What do shifts in polling numbers actually measure?
According to Andrew Gelman, such shifts have little to do with actual changes in voter preferences between candidates, and much more to do with temporary shifts, largely driven by the news cycle, in the willingness of supporters of particular candidates to take part in polls:
Why, then, do the polls swing so much? This can mostly be explained by differential nonresponse to pollsters: Clinton goes up when more Democrats answer a survey, and Trump goes up when Democrats are less likely to respond. As Lauderdale and Rivers put it, “when things are going badly for a candidate, their supporters tend to stop participating in polls.” This is how new events can have big effects on the polls even if they aren’t changing many vote intentions.
For example, after the FBI letter on Clinton a week or so ago, I predicted that Clinton would fall in the polls — not because she was going to lose many votes but because the news would pump up a lot of Trump supporters who would then become more enthusiastic about the election and respond to surveys. The preceding weeks had been full of bad news for the Republican candidate, hence his supporters were dejected and not participating in polls. During that period, I and others suspected that Clinton’s lead in the polls had been exaggerating her strength among the electorate.

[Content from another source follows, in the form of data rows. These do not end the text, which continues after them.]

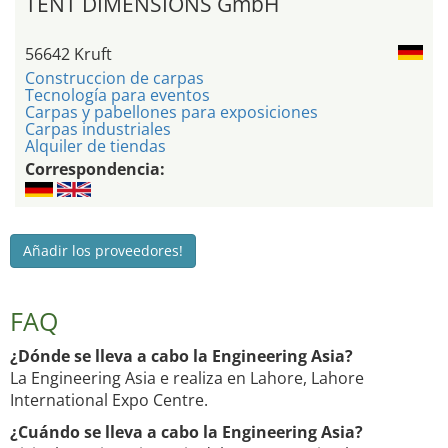
TENT DIMENSIONS GmbH
56642 Kruft
Construccion de carpas
Tecnología para eventos
Carpas y pabellones para exposiciones
Carpas industriales
Alquiler de tiendas
Correspondencia:
Añadir los proveedores!
FAQ
¿Dónde se lleva a cabo la Engineering Asia?
La Engineering Asia e realiza en Lahore, Lahore
International Expo Centre.
¿Cuándo se lleva a cabo la Engineering Asia?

Gelman notes that this methodological problem is exacerbated by the sharp decline over time in the percentage of people who are willing to take part in voter surveys, which is now often just a few percent of the initial contact pool:
Differential nonresponse is a bigger deal now than it used to be, for two reasons. Survey response rates are lower. Not too many decades ago, quality polls had response rates over 50 percent; now a survey is lucky to get 10 percent participation. As a result, responding to surveys is much more optional, and we’d expect differential nonresponse to be a bigger deal. At the same time, the electorate is more polarized, and fewer people change their minds during the campaign. Thus, compared with previous decades, the “signal” of actual swings is lower and the “noise” of nonresponse is higher, and we need to be concerned about this source of bias more than ever before.
The upshot of this I suppose is that horse race coverage of elections, and especially presidential elections, is to a significant degree producing the “news” that it’s purportedly reporting.